(입력 자료)
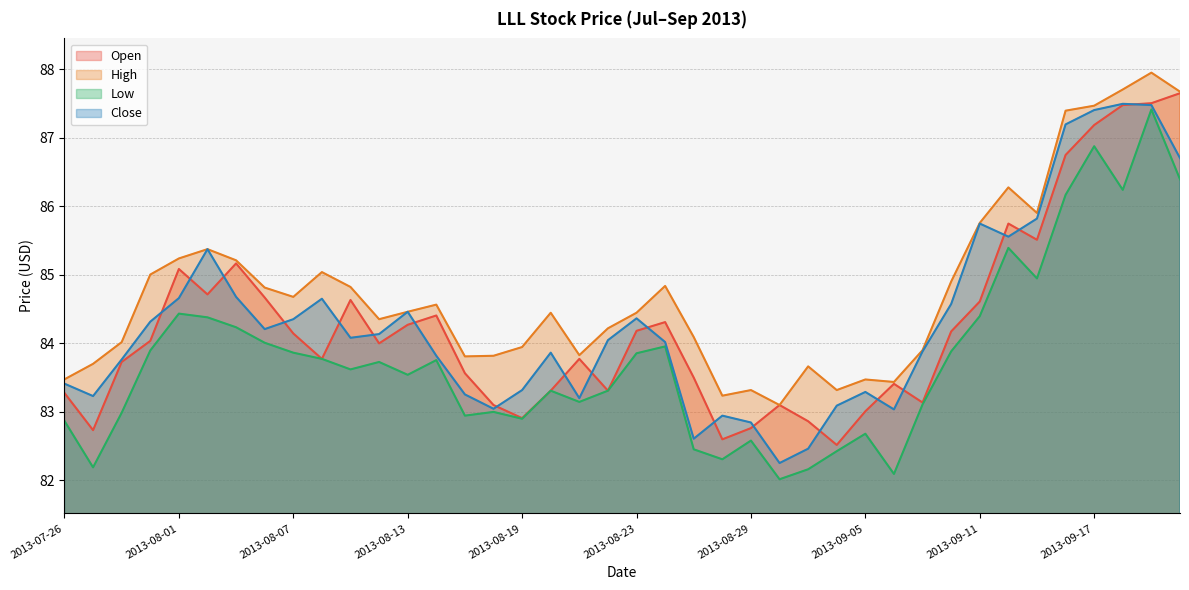

Reading left to right, extract all data points from this chart.

open: 2013-07-26=83.3	2013-07-29=82.7	2013-07-30=83.7	2013-07-31=84.0	2013-08-01=85.1	2013-08-02=84.7	2013-08-05=85.2	2013-08-06=84.7	2013-08-07=84.1	2013-08-08=83.8	2013-08-09=84.6	2013-08-12=84.0	2013-08-13=84.3	2013-08-14=84.4	2013-08-15=83.6	2013-08-16=83.1	2013-08-19=82.9	2013-08-20=83.3	2013-08-21=83.8	2013-08-22=83.3	2013-08-23=84.2	2013-08-26=84.3	2013-08-27=83.5	2013-08-28=82.6	2013-08-29=82.8	2013-08-30=83.1	2013-09-03=82.9	2013-09-04=82.5	2013-09-05=83.0	2013-09-06=83.4	2013-09-09=83.1	2013-09-10=84.2	2013-09-11=84.6	2013-09-12=85.7	2013-09-13=85.5	2013-09-16=86.7	2013-09-17=87.2	2013-09-18=87.5	2013-09-19=87.5	2013-09-20=87.6
high: 2013-07-26=83.5	2013-07-29=83.7	2013-07-30=84.0	2013-07-31=85.0	2013-08-01=85.2	2013-08-02=85.4	2013-08-05=85.2	2013-08-06=84.8	2013-08-07=84.7	2013-08-08=85.0	2013-08-09=84.8	2013-08-12=84.3	2013-08-13=84.5	2013-08-14=84.6	2013-08-15=83.8	2013-08-16=83.8	2013-08-19=83.9	2013-08-20=84.4	2013-08-21=83.8	2013-08-22=84.2	2013-08-23=84.4	2013-08-26=84.8	2013-08-27=84.1	2013-08-28=83.2	2013-08-29=83.3	2013-08-30=83.1	2013-09-03=83.7	2013-09-04=83.3	2013-09-05=83.5	2013-09-06=83.4	2013-09-09=83.9	2013-09-10=84.9	2013-09-11=85.8	2013-09-12=86.3	2013-09-13=85.9	2013-09-16=87.4	2013-09-17=87.5	2013-09-18=87.7	2013-09-19=87.9	2013-09-20=87.7
low: 2013-07-26=82.9	2013-07-29=82.2	2013-07-30=83.0	2013-07-31=83.9	2013-08-01=84.4	2013-08-02=84.4	2013-08-05=84.2	2013-08-06=84.0	2013-08-07=83.9	2013-08-08=83.8	2013-08-09=83.6	2013-08-12=83.7	2013-08-13=83.5	2013-08-14=83.8	2013-08-15=82.9	2013-08-16=83.0	2013-08-19=82.9	2013-08-20=83.3	2013-08-21=83.1	2013-08-22=83.3	2013-08-23=83.9	2013-08-26=84.0	2013-08-27=82.4	2013-08-28=82.3	2013-08-29=82.6	2013-08-30=82.0	2013-09-03=82.2	2013-09-04=82.4	2013-09-05=82.7	2013-09-06=82.1	2013-09-09=83.1	2013-09-10=83.9	2013-09-11=84.4	2013-09-12=85.4	2013-09-13=84.9	2013-09-16=86.2	2013-09-17=86.9	2013-09-18=86.2	2013-09-19=87.4	2013-09-20=86.4
close: 2013-07-26=83.4	2013-07-29=83.2	2013-07-30=83.8	2013-07-31=84.3	2013-08-01=84.7	2013-08-02=85.4	2013-08-05=84.7	2013-08-06=84.2	2013-08-07=84.3	2013-08-08=84.6	2013-08-09=84.1	2013-08-12=84.1	2013-08-13=84.5	2013-08-14=83.8	2013-08-15=83.2	2013-08-16=83.0	2013-08-19=83.3	2013-08-20=83.9	2013-08-21=83.2	2013-08-22=84.0	2013-08-23=84.4	2013-08-26=84.0	2013-08-27=82.6	2013-08-28=82.9	2013-08-29=82.8	2013-08-30=82.2	2013-09-03=82.5	2013-09-04=83.1	2013-09-05=83.3	2013-09-06=83.0	2013-09-09=83.9	2013-09-10=84.6	2013-09-11=85.7	2013-09-12=85.6	2013-09-13=85.8	2013-09-16=87.2	2013-09-17=87.4	2013-09-18=87.5	2013-09-19=87.5	2013-09-20=86.7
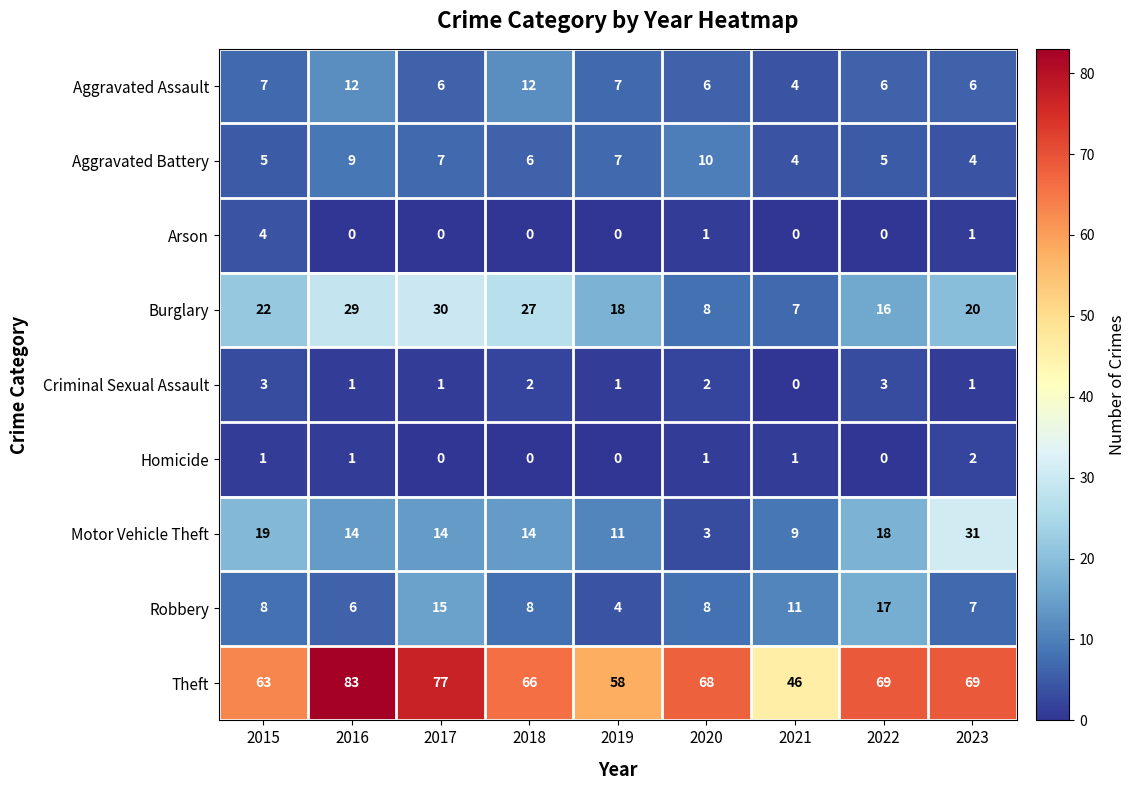

How many distinct data groups are displayed?

9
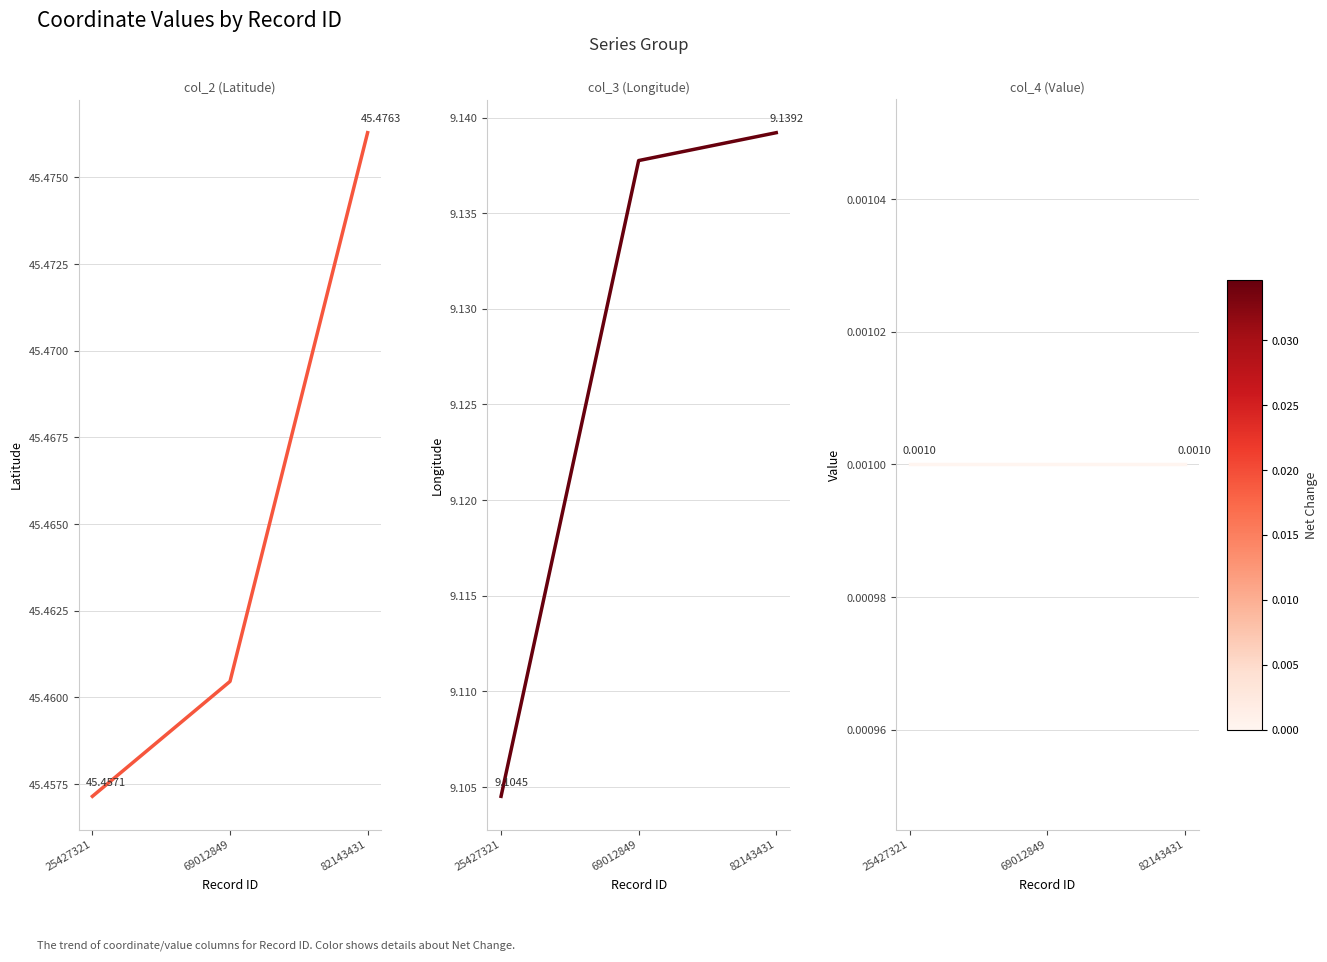

Is the value of col_4 (Value) at 82143431 greater than the value of col_3 (Longitude) at 82143431?

No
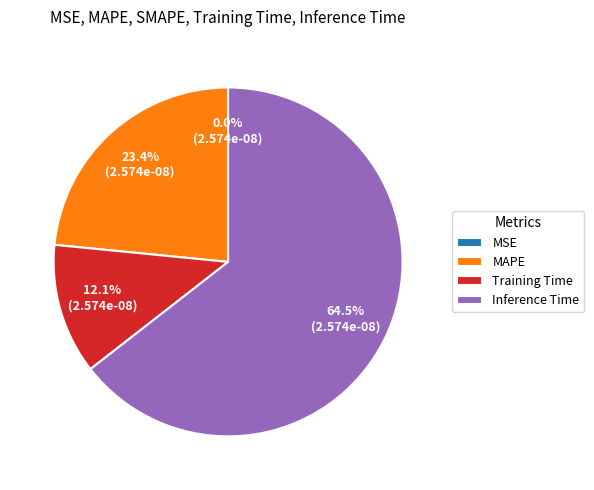

Which category accounts for the majority?

Inference Time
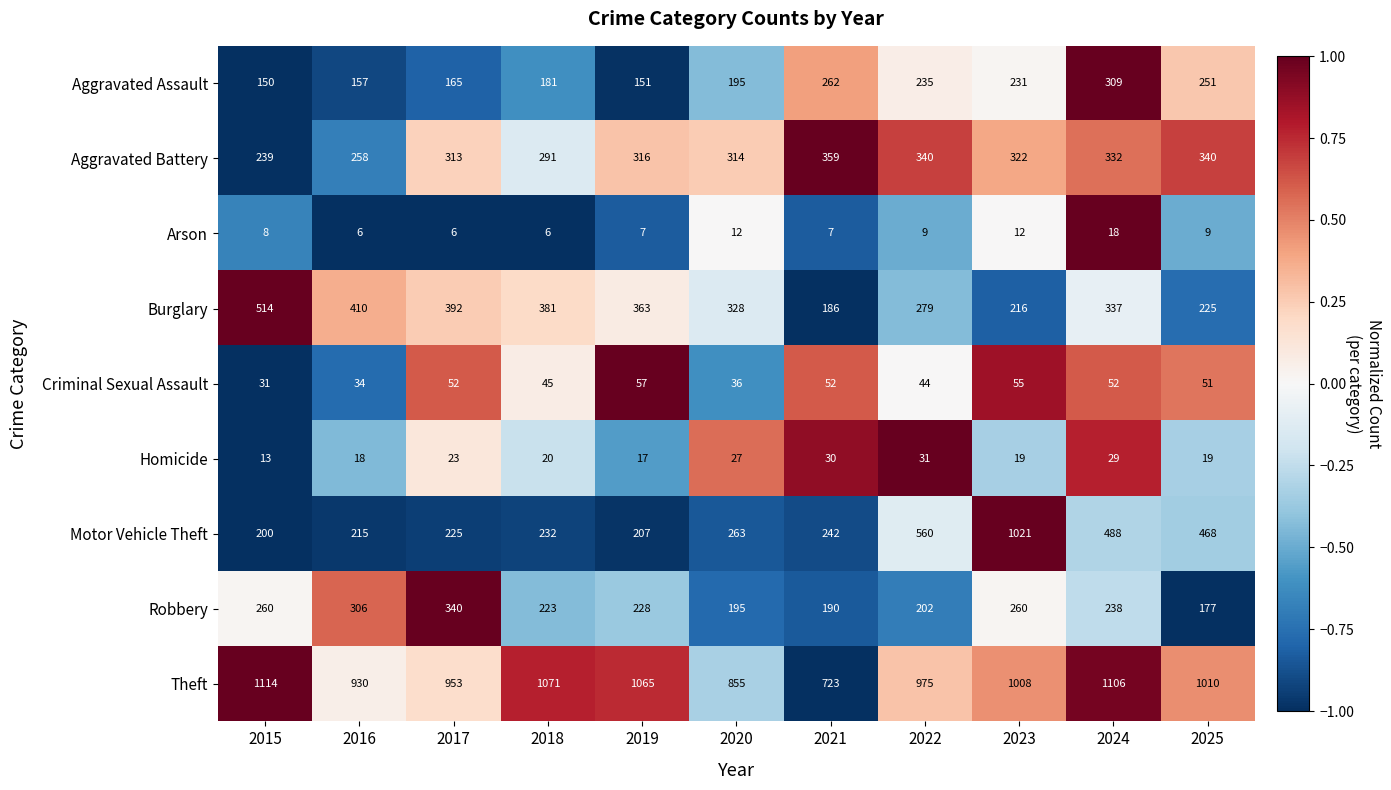

Is the value of Motor Vehicle Theft at 2025 greater than the value of Robbery at 2024?

Yes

(과제 목표) 위 자료에서 "greater"라는 문자열이 들어 있는 줄을 세어 그 개수만 쓰세요. 대문자와 소문자는 서로 다른 글자로 칩니다.

(예상 답) 2